Dataset entries:
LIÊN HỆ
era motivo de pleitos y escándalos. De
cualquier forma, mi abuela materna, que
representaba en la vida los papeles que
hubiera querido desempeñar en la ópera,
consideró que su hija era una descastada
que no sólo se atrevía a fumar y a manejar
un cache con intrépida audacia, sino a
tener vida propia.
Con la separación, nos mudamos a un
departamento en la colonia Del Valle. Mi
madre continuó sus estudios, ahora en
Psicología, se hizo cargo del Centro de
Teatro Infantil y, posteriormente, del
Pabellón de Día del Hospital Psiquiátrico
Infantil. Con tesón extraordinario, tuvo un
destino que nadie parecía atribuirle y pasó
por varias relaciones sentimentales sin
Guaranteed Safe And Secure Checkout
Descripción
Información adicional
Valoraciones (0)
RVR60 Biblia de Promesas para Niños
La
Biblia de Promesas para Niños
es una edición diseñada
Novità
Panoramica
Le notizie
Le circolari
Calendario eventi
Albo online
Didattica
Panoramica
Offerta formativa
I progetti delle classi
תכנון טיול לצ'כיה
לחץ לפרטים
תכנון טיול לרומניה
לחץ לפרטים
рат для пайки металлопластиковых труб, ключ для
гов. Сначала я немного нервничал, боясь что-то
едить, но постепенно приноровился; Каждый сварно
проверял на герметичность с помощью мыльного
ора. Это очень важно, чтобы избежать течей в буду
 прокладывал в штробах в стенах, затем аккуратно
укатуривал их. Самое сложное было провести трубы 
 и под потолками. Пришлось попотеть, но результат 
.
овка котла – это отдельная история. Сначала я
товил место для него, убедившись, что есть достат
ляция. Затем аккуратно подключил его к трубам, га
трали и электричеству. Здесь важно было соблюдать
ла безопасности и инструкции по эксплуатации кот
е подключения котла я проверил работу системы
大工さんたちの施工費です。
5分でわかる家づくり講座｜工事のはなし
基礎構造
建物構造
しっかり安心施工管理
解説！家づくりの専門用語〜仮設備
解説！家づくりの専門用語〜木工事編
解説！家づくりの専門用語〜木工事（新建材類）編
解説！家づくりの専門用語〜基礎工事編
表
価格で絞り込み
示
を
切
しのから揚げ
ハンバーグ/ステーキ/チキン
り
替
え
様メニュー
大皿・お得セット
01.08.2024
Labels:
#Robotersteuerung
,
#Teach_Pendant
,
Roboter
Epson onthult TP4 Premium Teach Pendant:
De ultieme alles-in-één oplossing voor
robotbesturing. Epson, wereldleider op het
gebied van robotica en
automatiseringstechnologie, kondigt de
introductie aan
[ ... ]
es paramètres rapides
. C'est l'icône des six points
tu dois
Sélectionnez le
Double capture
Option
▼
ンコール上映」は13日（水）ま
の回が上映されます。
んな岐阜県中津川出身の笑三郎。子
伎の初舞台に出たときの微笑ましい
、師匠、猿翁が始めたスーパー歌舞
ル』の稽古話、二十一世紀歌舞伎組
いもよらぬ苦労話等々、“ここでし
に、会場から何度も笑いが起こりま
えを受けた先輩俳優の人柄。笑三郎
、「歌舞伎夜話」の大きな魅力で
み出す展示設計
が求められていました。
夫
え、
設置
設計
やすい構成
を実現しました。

YOUR OBJECTIVE: Copy out every line of the items above with no changes at all.

RESPONSE AREA:
LIÊN HỆ
era motivo de pleitos y escándalos. De
cualquier forma, mi abuela materna, que
representaba en la vida los papeles que
hubiera querido desempeñar en la ópera,
consideró que su hija era una descastada
que no sólo se atrevía a fumar y a manejar
un cache con intrépida audacia, sino a
tener vida propia.
Con la separación, nos mudamos a un
departamento en la colonia Del Valle. Mi
madre continuó sus estudios, ahora en
Psicología, se hizo cargo del Centro de
Teatro Infantil y, posteriormente, del
Pabellón de Día del Hospital Psiquiátrico
Infantil. Con tesón extraordinario, tuvo un
destino que nadie parecía atribuirle y pasó
por varias relaciones sentimentales sin
Guaranteed Safe And Secure Checkout
Descripción
Información adicional
Valoraciones (0)
RVR60 Biblia de Promesas para Niños
La
Biblia de Promesas para Niños
es una edición diseñada
Novità
Panoramica
Le notizie
Le circolari
Calendario eventi
Albo online
Didattica
Panoramica
Offerta formativa
I progetti delle classi
תכנון טיול לצ'כיה
לחץ לפרטים
תכנון טיול לרומניה
לחץ לפרטים
рат для пайки металлопластиковых труб, ключ для
гов. Сначала я немного нервничал, боясь что-то
едить, но постепенно приноровился; Каждый сварно
проверял на герметичность с помощью мыльного
ора. Это очень важно, чтобы избежать течей в буду
 прокладывал в штробах в стенах, затем аккуратно
укатуривал их. Самое сложное было провести трубы 
 и под потолками. Пришлось попотеть, но результат 
.
овка котла – это отдельная история. Сначала я
товил место для него, убедившись, что есть достат
ляция. Затем аккуратно подключил его к трубам, га
трали и электричеству. Здесь важно было соблюдать
ла безопасности и инструкции по эксплуатации кот
е подключения котла я проверил работу системы
大工さんたちの施工費です。
5分でわかる家づくり講座｜工事のはなし
基礎構造
建物構造
しっかり安心施工管理
解説！家づくりの専門用語〜仮設備
解説！家づくりの専門用語〜木工事編
解説！家づくりの専門用語〜木工事（新建材類）編
解説！家づくりの専門用語〜基礎工事編
表
価格で絞り込み
示
を
切
しのから揚げ
ハンバーグ/ステーキ/チキン
り
替
え
様メニュー
大皿・お得セット
01.08.2024
Labels:
#Robotersteuerung
,
#Teach_Pendant
,
Roboter
Epson onthult TP4 Premium Teach Pendant:
De ultieme alles-in-één oplossing voor
robotbesturing. Epson, wereldleider op het
gebied van robotica en
automatiseringstechnologie, kondigt de
introductie aan
[ ... ]
es paramètres rapides
. C'est l'icône des six points
tu dois
Sélectionnez le
Double capture
Option
▼
ンコール上映」は13日（水）ま
の回が上映されます。
んな岐阜県中津川出身の笑三郎。子
伎の初舞台に出たときの微笑ましい
、師匠、猿翁が始めたスーパー歌舞
ル』の稽古話、二十一世紀歌舞伎組
いもよらぬ苦労話等々、“ここでし
に、会場から何度も笑いが起こりま
えを受けた先輩俳優の人柄。笑三郎
、「歌舞伎夜話」の大きな魅力で
み出す展示設計
が求められていました。
夫
え、
設置
設計
やすい構成
を実現しました。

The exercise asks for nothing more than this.